Представитель ЦК связался с председателем правления Центриздата. В тот же день был издан приказ: Яндураева с работы снять, на должность литсотрудника отдела писем принять Кирилла Чигитова.

— От фирмы «Яндураев» и следа не осталось, — с грустной усмешкой изрек Иревли, как только ушел Васильев.

Вечером на квартиру к Кирушу заявился Анатолий.

— Ликуй! Меня низвергли, тебя возвысили! Наверное, теперь будешь важный и надутый, как мыльный пузырь, — зло выговаривал он, стараясь как можно сильнее уязвить друга. — Куда деньги будешь девать? Может, меня хоть своим секретарем сделаешь? Много не запрошу.

Кируш подавленно молчал. Он сочувствовал товарищу, оправдывал его раздраженное состояние. Но разве не сам Анатолий виноват в том, что произошло? Нужно было честно и добросовестно работать. Когда нибудь он и сам это поймет, а пока что…

Чтобы не беспокоить хозяев квартиры, Александру Макаровну, Архипа Прокопьевича и их малолетнего сына, Кируш предложил Яндураеву выйти прогуляться.

Тот не возражал. Ему было безразлично, где изливать свой гнев.

Стоял ясный зимний вечер. Слегка морозило. Под ногами приятно похрустывал снег. По небу, как бы щурясь в улыбке, плыла огромная луна. По ярко освещенной улице торопливо сновали люди. В клубе фабрики «Вискоза» вот-вот начнется фильм «Бабы рязанские». Не мешало бы посмотреть, да не то настроение…

В душе Анатолия бушевала ненависть к Кирушу, он клял себя: «И на кой шайтан я его направил в Москву. Всюду он мне становится поперек дороги!»

С языка Кируша также готов был сорваться упрек: «Брось обижаться на людей. Не меня, — другого бы приняли. Сам же во всем виноват, пустомеля!»

Анатолий, как бы почувствовав настроение друга, шел молча.

Миновали вагонный завод, подошли к мостику, повисшему над заснеженным оврагом. Здесь, на открытом для ветра месте, Яндураев, зябко поежившись, поднял меховой воротник спортивной куртки.

— Заглянем, что ли? — кивнув на деревянную хибарку с вывеской «Закусочная», чужим жестким голосом пригласил он. И пинком ноги приоткрыл стеклянную дверь.
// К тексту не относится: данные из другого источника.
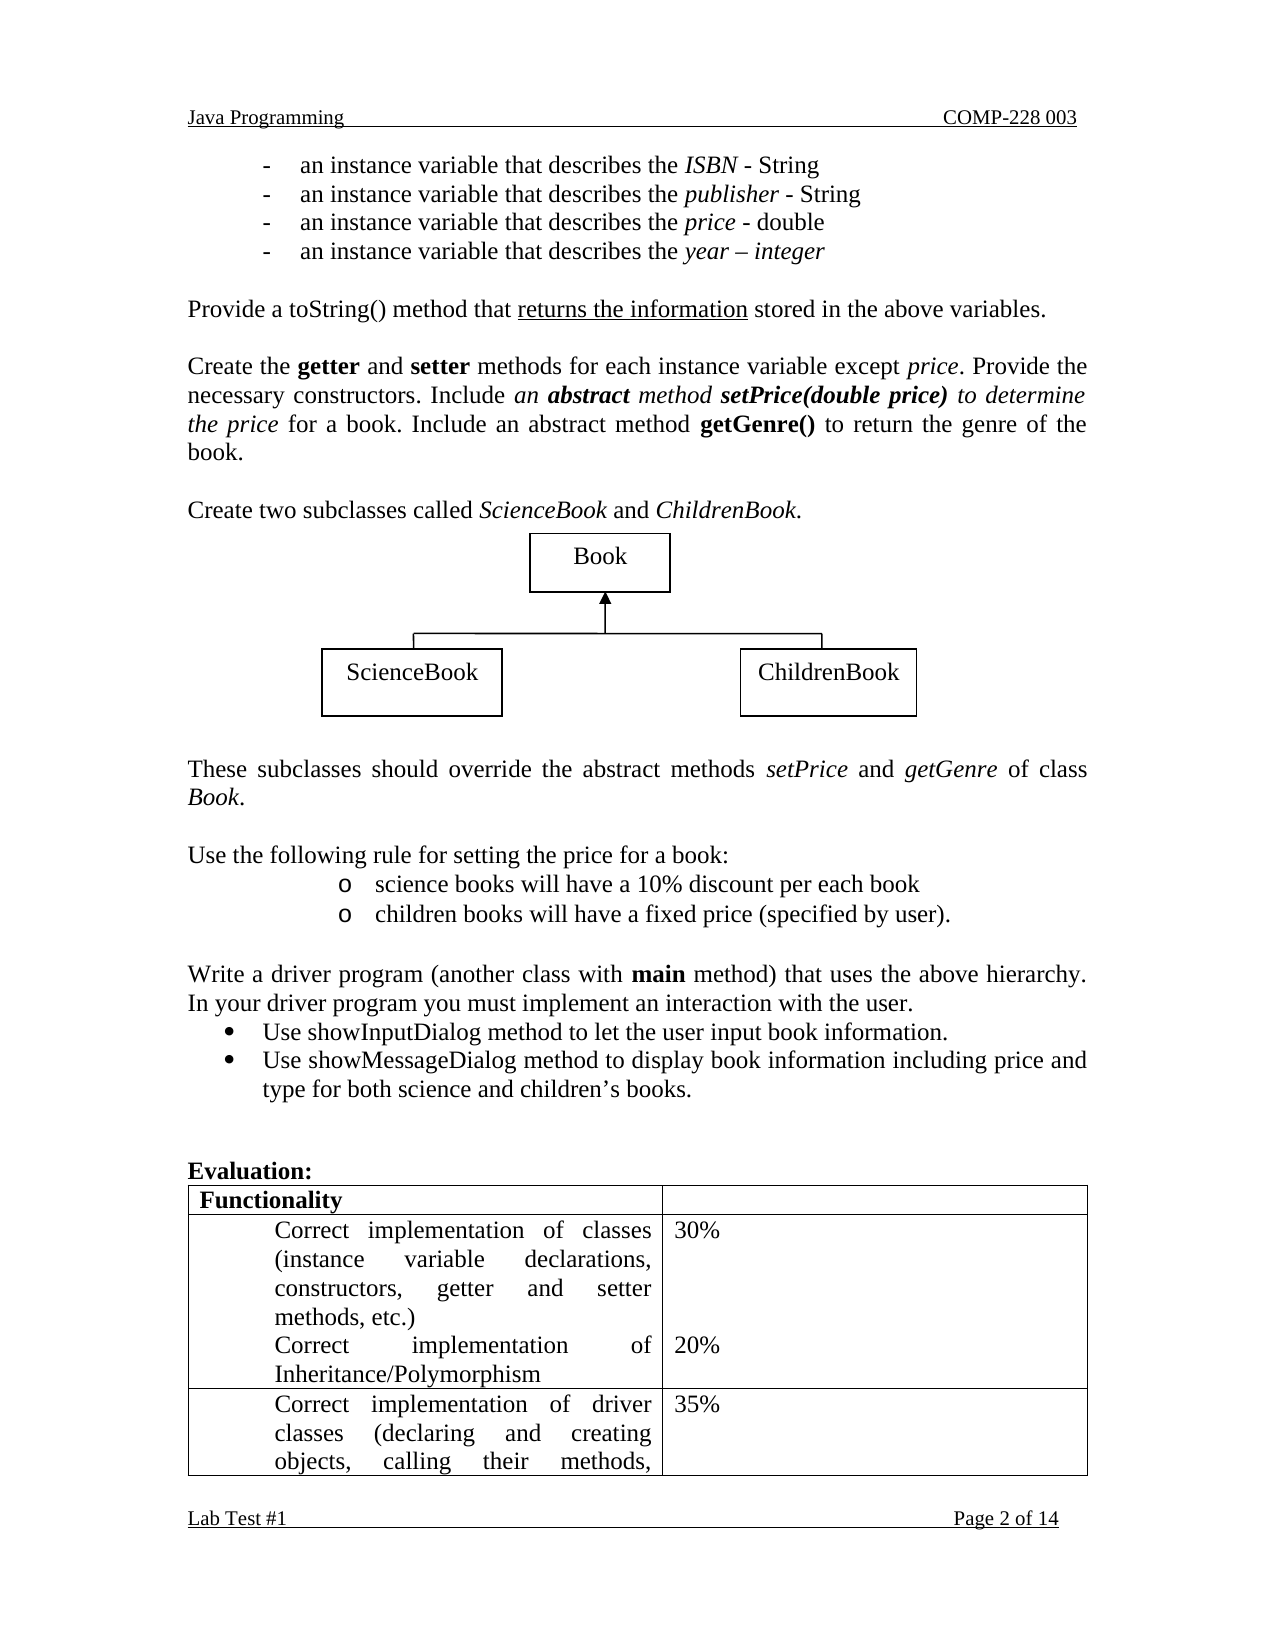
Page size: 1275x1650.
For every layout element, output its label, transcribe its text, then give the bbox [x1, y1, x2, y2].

list an instance variable that describes the year – integer [262, 236, 1087, 265]
text Evaluation: [187, 1156, 1087, 1184]
list an instance variable that describes the ISBN - String [262, 150, 1087, 179]
table_header Functionality [189, 1186, 662, 1214]
text Write a driver program (another class with main method) that uses the above hierarchy. In your driver program you must implement an interaction with the user. [187, 959, 1087, 1017]
table_header [663, 1186, 1087, 1214]
list Use showInputDialog method to let the user input book information. [225, 1017, 1087, 1045]
table_cell 30% 20% [663, 1215, 1087, 1388]
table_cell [189, 1389, 662, 1475]
text Create the getter and setter methods for each instance variable except price. Provide the necessary constructors. Include an abstract method setPrice(double price) to determine the price for a book. Include an abstract method getGenre() to return the genre of the book. [187, 351, 1087, 466]
text These subclasses should override the abstract methods setPrice and getGenre of class Book. [187, 754, 1087, 811]
table_cell Correct implementation of classes (instance variable declarations, constructors, getter and setter methods, etc.) Correct implementation of Inheritance/Polymorphism [189, 1215, 662, 1388]
text Use the following rule for setting the price for a book: [187, 840, 1087, 869]
list Use showMessageDialog method to display book information including price and type for both science and children’s books. [225, 1045, 1087, 1103]
text Provide a toString() method that returns the information stored in the above variables. [187, 294, 1087, 322]
text Create two subclasses called ScienceBook and ChildrenBook. [187, 495, 1087, 524]
table_cell 35% [663, 1389, 1087, 1475]
list science books will have a 10% discount per each book [337, 869, 1087, 899]
list an instance variable that describes the price - double [262, 207, 1087, 236]
list children books will have a fixed price (specified by user). [337, 899, 1087, 930]
list an instance variable that describes the publisher - String [262, 179, 1087, 207]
В зале было накурено и жарко, как в сельской караулке.

За высокими круглыми столиками стояли мужчины и потягивали пиво. Среди них оказались знакомые Яндураева, они радушно здоровались с ним, приглашали к себе. Анатолий, холодно ответив на приветствия, потащил Чигитова в дальний угол. Выпил большую граненую кружку слегка подсоленного пива, заговорил:

— Перехожу учиться на дневной рабфак. Попробую жить на одной стипендии. Знаю, будет трудно, но как-нибудь… Надо как можно скорее поступить в институт.

Кируш обрадовался перемене его настроения:

— А почему бы тебе не вернуться в типографию? Там тебя снова возьмут, хоть сейчас.
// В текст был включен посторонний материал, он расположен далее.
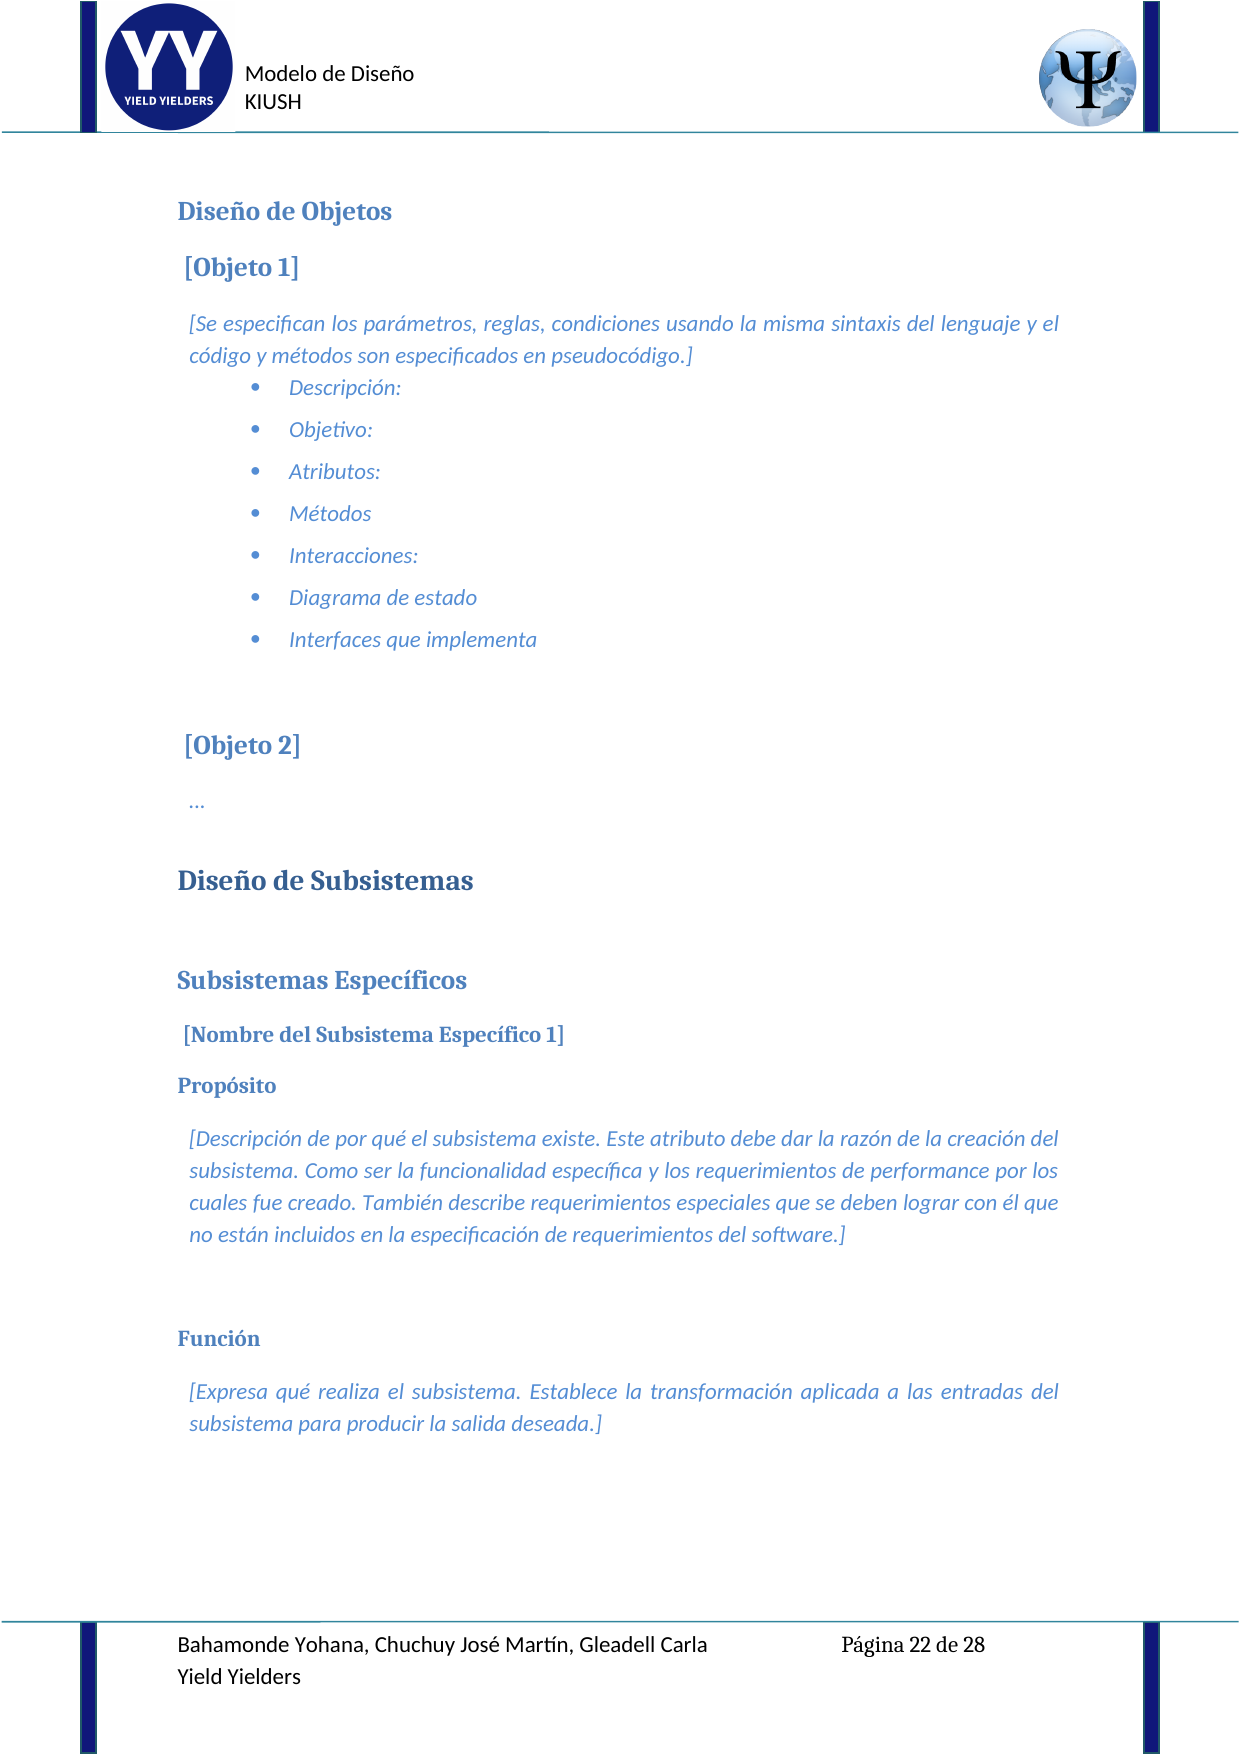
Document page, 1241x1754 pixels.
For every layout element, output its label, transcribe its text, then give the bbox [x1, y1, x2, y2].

text [Objeto 2] [177, 730, 1063, 761]
text Métodos [251, 499, 1063, 527]
text Subsistemas Específicos [177, 965, 1063, 996]
text Objetivo: [251, 415, 1063, 443]
text Interacciones: [251, 541, 1063, 569]
text Diseño de Subsistemas [177, 831, 1063, 898]
text Atributos: [251, 457, 1063, 485]
text Diagrama de estado [251, 583, 1063, 611]
text Diseño de Objetos [177, 160, 1063, 227]
text [Objeto 1] [177, 252, 1063, 283]
picture [101, 1, 236, 132]
text [Nombre del Subsistema Específico 1] [177, 1022, 1063, 1048]
text [Expresa qué realiza el subsistema. Establece la transformación aplicada a las entradas del subsistema para producir la salida deseada.] [188, 1377, 1063, 1437]
text Descripción: [251, 373, 1063, 401]
text Propósito [177, 1073, 1063, 1099]
picture [1032, 22, 1143, 131]
text [Descripción de por qué el subsistema existe. Este atributo debe dar la razón de la creación del subsistema. Como ser la funcionalidad específica y los requerimientos de performance por los cuales fue creado. También describe requerimientos especiales que se deben lograr con él que no están incluidos en la especificación de requerimientos del software.] [188, 1124, 1063, 1248]
text Interfaces que implementa [251, 625, 1063, 653]
text [Se especifican los parámetros, reglas, condiciones usando la misma sintaxis del lenguaje y el código y métodos son especificados en pseudocódigo.] [188, 309, 1063, 369]
text ... [188, 786, 1063, 814]
text Función [177, 1326, 1063, 1353]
— С таких денег, какие я имел в редакции, снова идти на тридцать пять рублей? Ну нет, — Анатолий оскорбленно блеснул узкими глазами, спрятал их за толстыми, вроде бы опухшими веками.

— Разве же хватит стипендии и на жизнь, и на оплату квартиры!
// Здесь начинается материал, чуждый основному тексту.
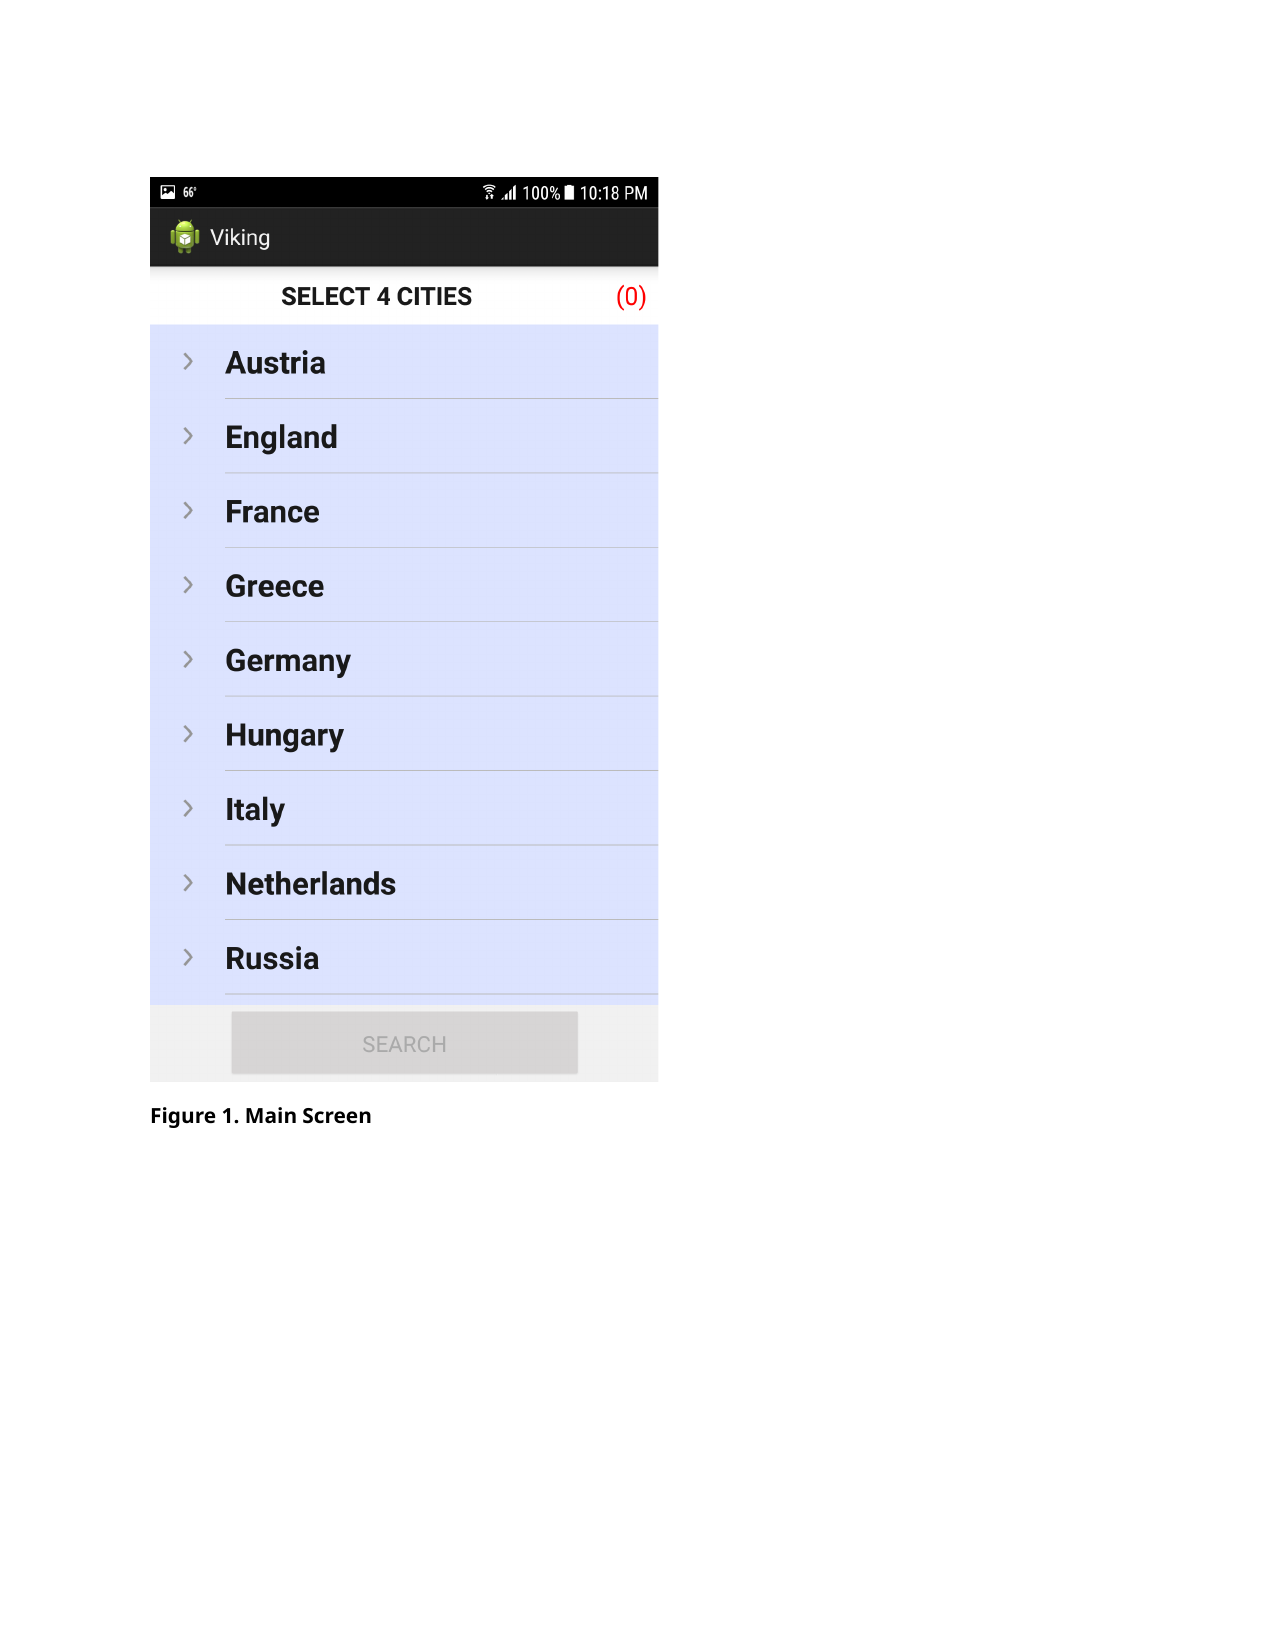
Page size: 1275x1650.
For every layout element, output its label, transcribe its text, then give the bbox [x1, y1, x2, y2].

text Figure . Main Screen [150, 1101, 1125, 1129]
picture [150, 177, 659, 1082]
— Зина согласна держать меня в долг, стану инженером — расплачусь.

— А если до осени останешься без стипендии?

— Успешно сдам экзамены — не останусь. Эх, досада! Шут дернул редактора двинуть в командировку! Будь он на месте — жил бы я припеваючи!

— Не нужно было так относиться к своим обязанностям.

Анатолий горько усмехнулся.

— Если бы знал, где упаду, соломки бы подстелил.